Eight long years after the Securities & Exchange Commission (SEC) issued its last comprehensive guidance on how a company may use its Web site to disclose information and communicate with investors, the Commission has issued an updated interpretive release. The release, which took effect Aug. 7, takes into account technological advances and Internet usage growth.
"The new release affects so many companies, including New York Stock Exchange-listed companies required to maintain Web sites, companies that choose to use their sites to satisfy SEC disclosure requirements, and companies that maintain sites for a variety of marketing or investor relations matters," says Laura Richman, counsel at Mayer Brown.
At the heart of the guidance is a change in the SEC's approach to Web site disclosures for the purpose of Regulation FD, which governs selective disclosure and insider trading.

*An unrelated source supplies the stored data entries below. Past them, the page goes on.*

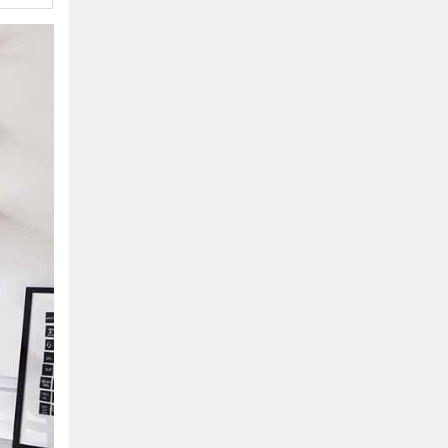
Hồ Chí Minh
0901655119
Xem bản đồ
KHU VỰC MIỀN BẮC
Hà Nội:
13-14 Lô B2 Shophouse 24h, Đường Tố
Hữu, P. Vạn Phúc, Q. Hà Đông, Hà Nội
0916655119
Xem bản đồ
Vĩnh Phúc:
17-19 Nguyễn Tất Thành, Phường
Liên Bảo, Vĩnh Yên, Vĩnh Phúc
0915655119
Xem bản đồ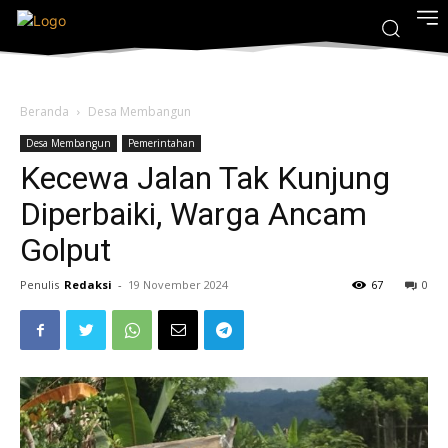
Beranda
Desa Membangun
Desa Membangun
Pemerintahan
Kecewa Jalan Tak Kunjung
Diperbaiki, Warga Ancam
Golput
Penulis
Redaksi
-
19 November 2024
67
0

"Prior to the current release, the SEC didn't recognize Web site disclosure as an adequate public disclosure method under Regulation FD," says William Anderson, a partner at Bracewell & Giuliani. "Now, however, the SEC agrees that in certain circumstances the posting of information on a company Web site may be a sufficient method of public disclosure."
But there are no hard and fast rules on the issue.
"The SEC is very attuned to the fact that technology continues to evolve, which explains why the release is in the form of principles rather than a bright line test," Richman says.
In other words, it is the company's responsibility to evaluate whether a posting on its Web site will suffice for purposes of Regulation FD.
Regulation FD does require information to be furnished in a prescribed form in order to avoid selective disclosure concerns. But it permits alternative methods of communication reasonably designed to provide broad public distribution.
"Distributing a press release through a widely disseminated news service, for example, is generally considered an acceptable method of alternative public disclosure," Richman says.
And now, information posted on Web sites can also qualify, but only if a site meets three conditions. First, investors and markets must recognize the site as a channel for distributing information about the company. Second, posting the information on the site must make it available to the securities marketplace in general. Finally, the information must be posted in a timely way that allows investors and the market to react to it.
To assist companies in determining whether its postings satisfy these requirements, the release provides a list of factors against which companies can evaluate their position.
"This list of evaluative factors allows companies to know what balls they're juggling, and that's a very welcome development in the context of the SEC's recognition that Web-based disclosure can satisfy Regulation FD," Richman says.
But not everyone is thrilled. Some observers say that only the cr??me de la cr??me of corporate society will benefit from the new guidance.
Off the Radar
Anderson points out that only reporters and analysts consistently track Web site information, and they only do that for large companies. Thus, small companies may not be able to meet the requirement for disseminating information to the marketplace with Web postings alone.
"My initial opinion is that only large, well-followed companies will be able to conclude that publishing information on their Web site would satisfy the rules," Anderson says.
Anderson is not convinced that ordinary investors commonly check company Web sites.
To meet the dissemination requirement, "companies are going to have to show that their sites are regular sources of information for investors," he says.
It remains to be seen whether some companies will be able to demonstrate the ubiquity of their sites by analyzing "hits" and the demographics of the hits. Otherwise, their burden will be to inform investors, analysts and media that the information is on the site by means of prominent displays on the home page or the use of push technologies such as RSS feeds.
"Companies that follow set procedures to ensure dissemination will be better positioned, but I still believe that they have to be pretty good-sized companies for these types of procedures to take hold," Anderson says.
Jeffrey Coopersmith, a partner at DLA Piper, agrees that smaller, less well-established issuers might have difficulty using their Web sites to satisfy Regulation FD.
"At the same time, I don't think the guidance is aimed just at the really big companies," he says. "Even companies that are not followed as well as the household names can qualify by doing a really great job of keeping their Web sites up to date."
Indeed, Coopersmith goes so far as to opine that the SEC's desire to incorporate Web sites as hubs of the securities information dissemination system has at least partially driven the updated guidance.
"I believe that part of the thinking behind the guidance is to ensure that companies manage their sites better than they have in the past," he says. "Any company properly advised needs to take a good hard look at its Web site in the context of the release."
Difficulties can arise because the relevant portions of company Web sites sometimes come under the purview of the investor relations department.
"The point is that either an in-house or external securities lawyer should monitor the site from time to time to ensure that the company is comfortable with the statements published there, and that old stuff--like references to a line of business or a strategy that the company is no longer pursuing--is deleted," Richman says.
What is certain is that it will take time for best practices to evolve and for companies to get comfortable with satisfying Regulation FD.
And just when they do, it's likely that things will change again. Although the release became effective in August, the SEC is seeking comments on it through early November.
"The comments will impact future guidance, which I believe will come much, much sooner than the eight-year wait we had this time," Richman says.